What is man that you are mindful of him,
The son of man that you care for him? (Ps 8:4)

How closely do we look at the psalms? We might pass them by, not noticing the riches they offer to us. The eighth psalm, a “psalm of David,” is an intricate meditation on God’s love. I want to focus on one question at its heart: What is man? This psalm is a moment of wonder at who and what is this creature, man. But it is not only wonder at man in himself—if we consider the two lines quoted above, we see that this psalm wonders most of all at God’s love and concern for man.

And what is the occasion of this wondering? What brings up this question in the psalmist’s mind? He tells us: it is the experience of man’s littleness in the frame of the universe, how small man is compared to the monstrous, beautifully intricate workings of the heavens. Let’s think about how David responds to this experience. The littleness of man does not cause David to question the value or dignity of human life, but it turns his mind to the mystery of the love of God, who made all these things for us. David knows the story of Creation from the Book of Genesis, and so he knows that the lights in the heavens are “for signs and for seasons and for days and years” and “to give light upon the earth” (Gen 1:14–15). The moon and the stars which cause this wonder: they were made for man’s benefit! One could read this psalm as a meditation on the first chapters of Genesis, a song of praise and wonder that God gave man the whole world as a gift.
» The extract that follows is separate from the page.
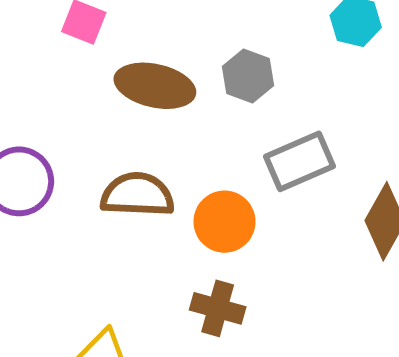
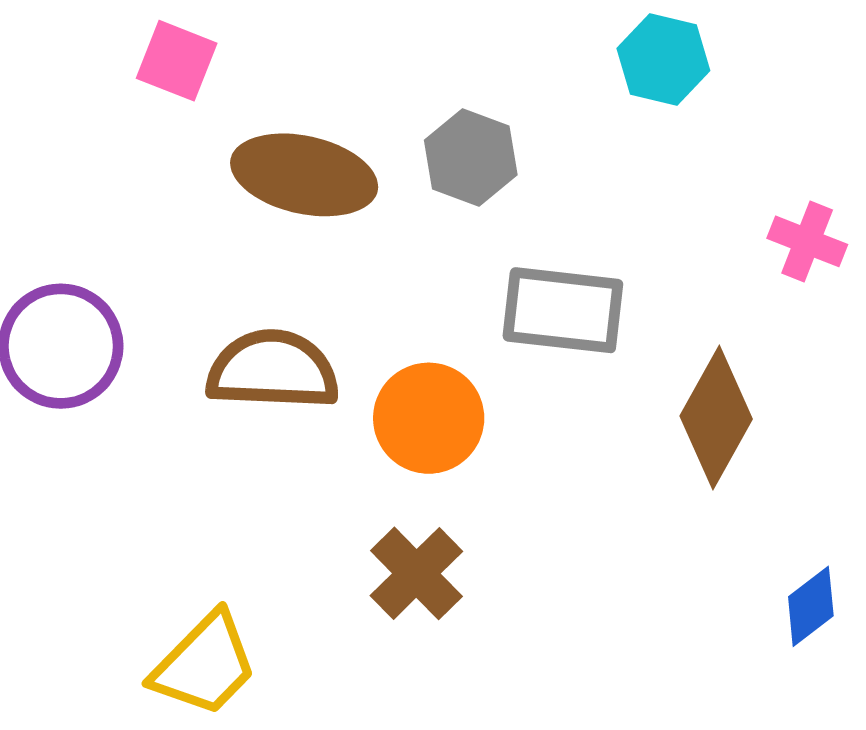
gray rectangle: (299, 161) -> (563, 310), turned 30
brown cross: (218, 308) -> (416, 573), turned 30

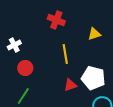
But there is one last feature of this psalm that I would like to consider: Son of man, as we find it here in this psalm’s question, is a title that the Lord Jesus takes upon himself. The Letter to the Hebrews even takes this psalm to refer directly to Christ (Heb 2:6–9). So while this psalm can be read as one of wonder at God’s love, manifest in the situation of man in the universe, it can also be read as one of wonder at God’s love, manifest in the mystery of Jesus Christ. He is truly God, but in his Incarnation and Passion, he was made lower than the angels. And not only this, for in his Resurrection and Ascension, we say to God that with glory and honor you crowned him. What love, that God himself would come to us, die for us, share his glory with us!

With these reflections in mind, we can step back and be led by David to wonder, in prayer, at God’s love. What is man that you should keep him in mind? And moreover, who is the Son of man? Jesus invites just such wonder from his apostles, asking “Who do you say that I am?” (Mt 16:15). And he invites us all to join the children and babes in the proclamation of faith: “You are the Christ, the son of the living God” (Mt 16:16).